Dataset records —
◆ ◆ ◆ ◆ ◆ ◆ ◆
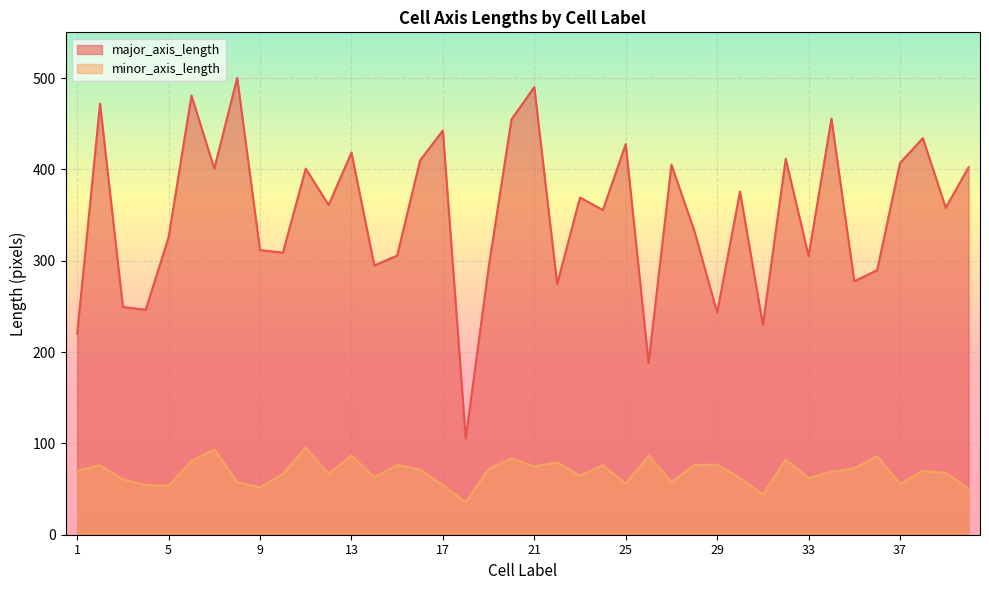

The minor_axis_length series shows 38.9 at 33. True or false?

False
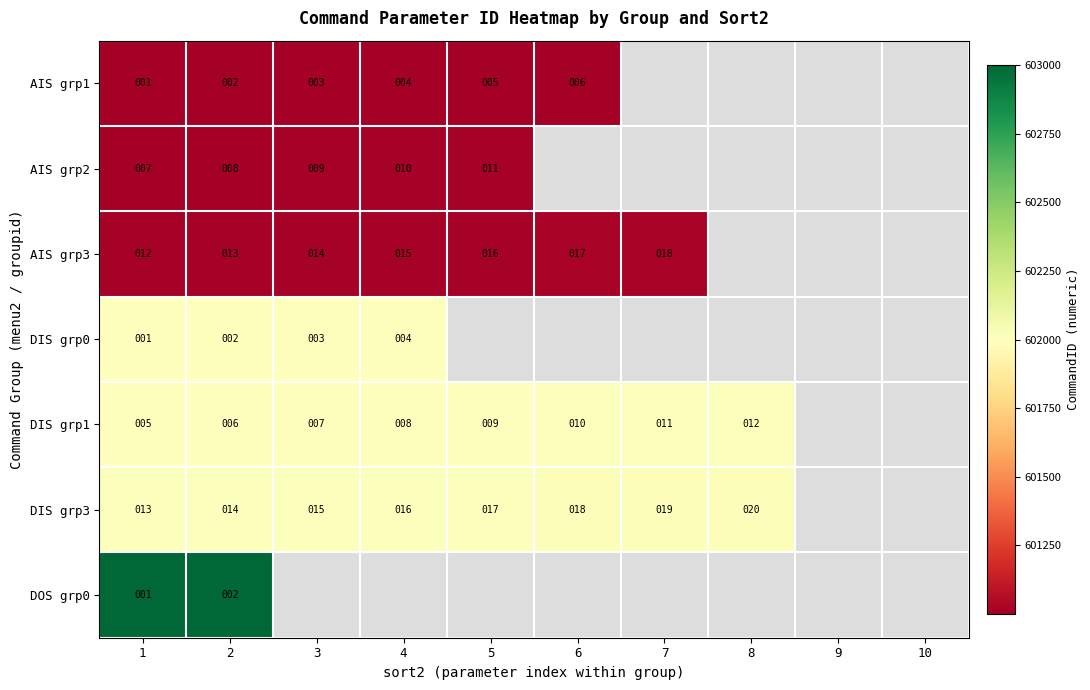

Is it true that AIS grp3 equals 14 at 3?

True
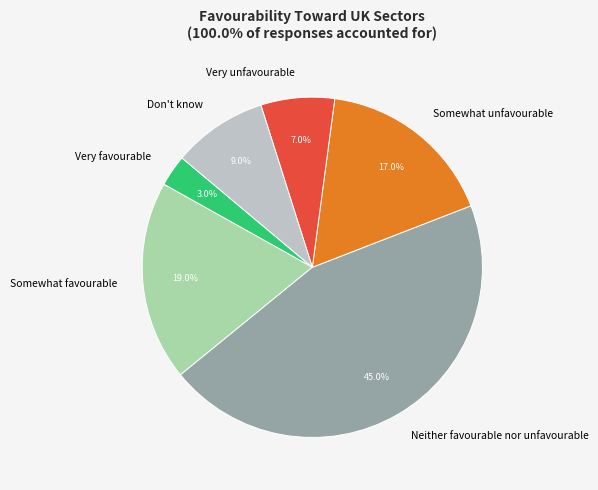

What portion of the pie excludes Very favourable?

97.0%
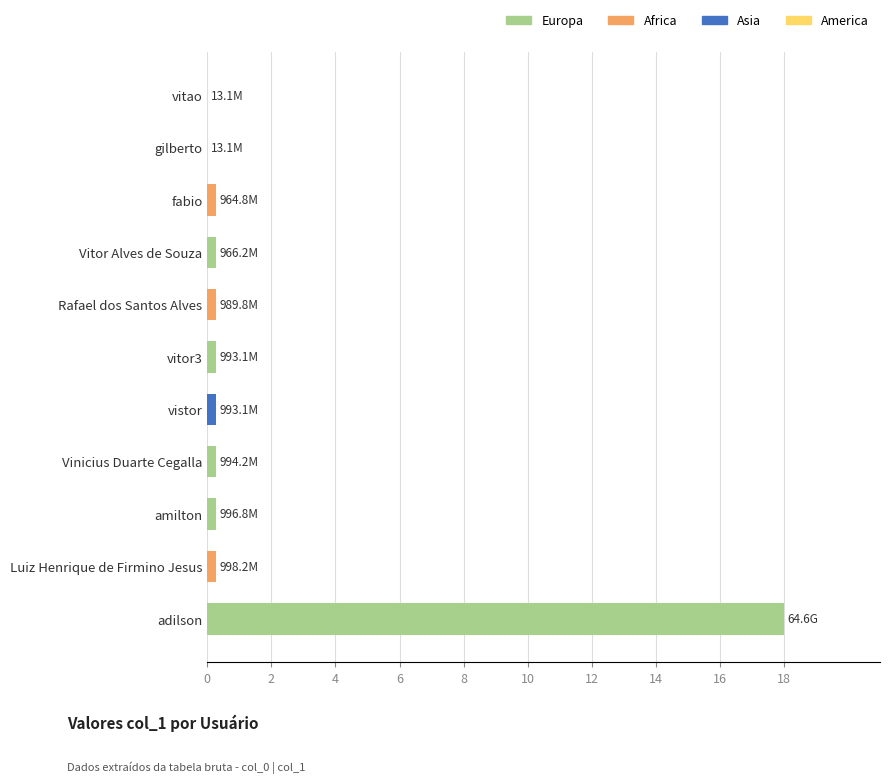

What is the sum of all values?

20.2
◆ ◆ ◆ ◆ ◆ ◆ ◆
HOW TO COMPLETE THIS TASK — Arrange each nonblank line of the data above as a Markdown table with the columns Row and Text, numbering the rows in order. Leave out the pictures.

PROBLEM SOLUTION —
| Row | Text |
|---|---|
| 1 | The minor_axis_length series shows 38.9 at 33. True or false? |
| 2 | False |
| 3 | Is it true that AIS grp3 equals 14 at 3? |
| 4 | True |
| 5 | What portion of the pie excludes Very favourable? |
| 6 | 97.0% |
| 7 | What is the sum of all values? |
| 8 | 20.2 |